Voor het onderhavige geval zijn dat de in onderdeel a vermelde kosten van door een derde beroepsmatige verleende rechtsbijstand. Ingevolge artikel 2, eerste lid, aanhef en onderdeel a, van het Besluit stelt het Hof het bedrag van deze kosten overeenkomstig het in de bijlage bij het Besluit opgenomen tarief op: 2 (1 punt voor verweerschrift, 1 punt voor verschijnen ter zitting) x € 472 x 1,5 (wegingsfactor) = € 1.416.

6.Beslissing

Het Hof
  • bevestigt de uitspraak van de rechtbank;
  • veroordeelt de inspecteur in de proceskosten in hoger beroep van belanghebbende tot een bedrag van € 1.416, en
  • bepaalt dat van de inspecteur een griffierecht wordt geheven van € 466.
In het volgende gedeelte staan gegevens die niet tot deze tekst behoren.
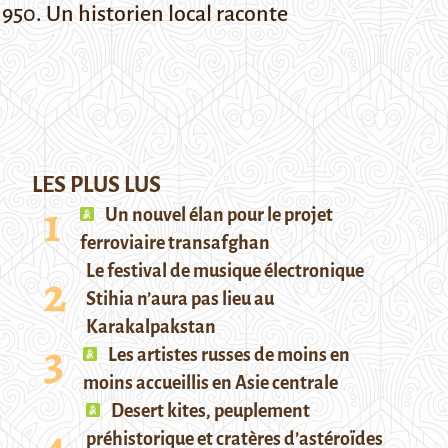
950. Un historien local raconte
LES PLUS LUS
Un nouvel élan pour le projet
ferroviaire transafghan
Le festival de musique électronique
Stihia n’aura pas lieu au
Karakalpakstan
Les artistes russes de moins en
moins accueillis en Asie centrale
Desert kites, peuplement
préhistorique et cratères d’astéroïdes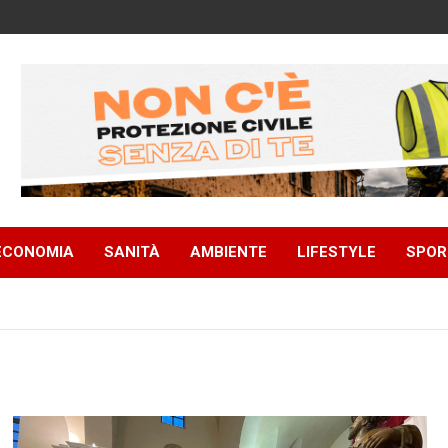
ECONOMIA
SANITÀ
AMBIENTE
LIFESTYLE
SPOR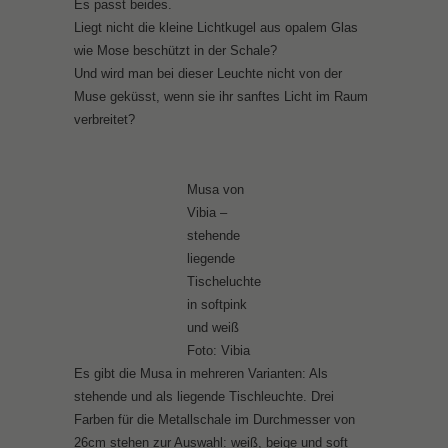
Es passt beides.
Liegt nicht die kleine Lichtkugel aus opalem Glas
wie Mose beschützt in der Schale?
Und wird man bei dieser Leuchte nicht von der
Muse geküsst, wenn sie ihr sanftes Licht im Raum
verbreitet?
Musa von
Vibia –
stehende
liegende
Tischeluchte
in softpink
und weiß
Foto: Vibia
Es gibt die Musa in mehreren Varianten: Als
stehende und als liegende Tischleuchte. Drei
Farben für die Metallschale im Durchmesser von
26cm stehen zur Auswahl: weiß, beige und soft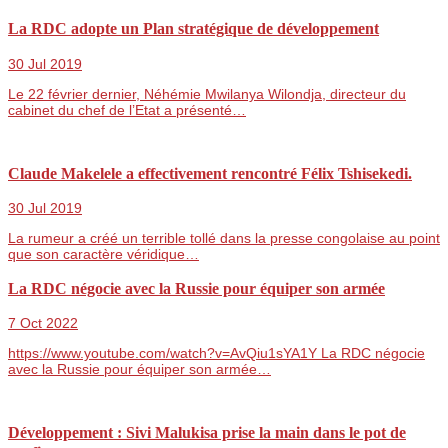
La RDC adopte un Plan stratégique de développement
30 Jul 2019
Le 22 février dernier, Néhémie Mwilanya Wilondja, directeur du
cabinet du chef de l’Etat a présenté…
Claude Makelele a effectivement rencontré Félix Tshisekedi.
30 Jul 2019
La rumeur a créé un terrible tollé dans la presse congolaise au point
que son caractère véridique…
La RDC négocie avec la Russie pour équiper son armée
7 Oct 2022
https://www.youtube.com/watch?v=AvQiu1sYA1Y La RDC négocie
avec la Russie pour équiper son armée…
Développement : Sivi Malukisa prise la main dans le pot de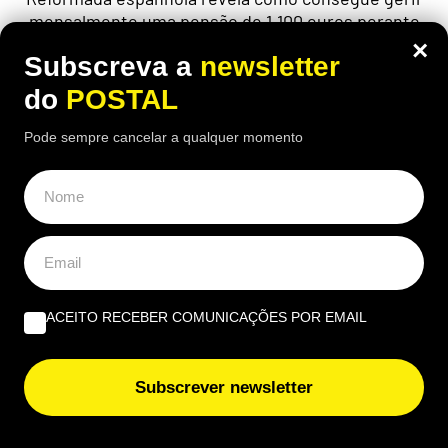
mensalmente uma pensão de 1.100 euros perante
preços cada vez mais elevados
×
Subscreva a
newsletter
do
POSTAL
Pode sempre cancelar a qualquer momento
ACEITO RECEBER COMUNICAÇÕES POR EMAIL
Subscrever newsletter
ALGARVE
,
GASTRONOMIA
De uitspraak is gedaan door mrs. H.E. Kostense, voorzitter, E.A.G. van der Ouderaa en J. den Boer, leden van de belastingkamer, in tegenwoordigheid van mr. B.J.E. Lodder, als griffier. De beslissing is op 27 juni 2013 in het openbaar uitgesproken.
Tegen deze uitspraak kan binnen zes weken na de verzenddatum beroep in cassatie worden ingesteld bij de Hoge Raad der Nederlanden (belastingkamer), Postbus 20303, 2500 EH Den Haag. Daarbij moet het volgende in acht worden genomen:
bij het beroepschrift wordt een afschrift van deze uitspraak overgelegd.
het beroepschrift moet ondertekend zijn en ten minste het volgende vermelden:
a. de naam en het adres van de indiener;
b. een dagtekening;
c. een omschrijving van de uitspraak waartegen het beroep in cassatie is gericht;
d. de gronden van het beroep in cassatie.
Voor het instellen van beroep in cassatie is griffierecht verschuldigd. Na het instellen van beroep in cassatie ontvangt de indiener een nota griffierecht van de griffier van de Hoge Raad.
In het cassatieberoepschrift kan de Hoge Raad verzocht worden om de wederpartij te veroordelen in de proceskosten.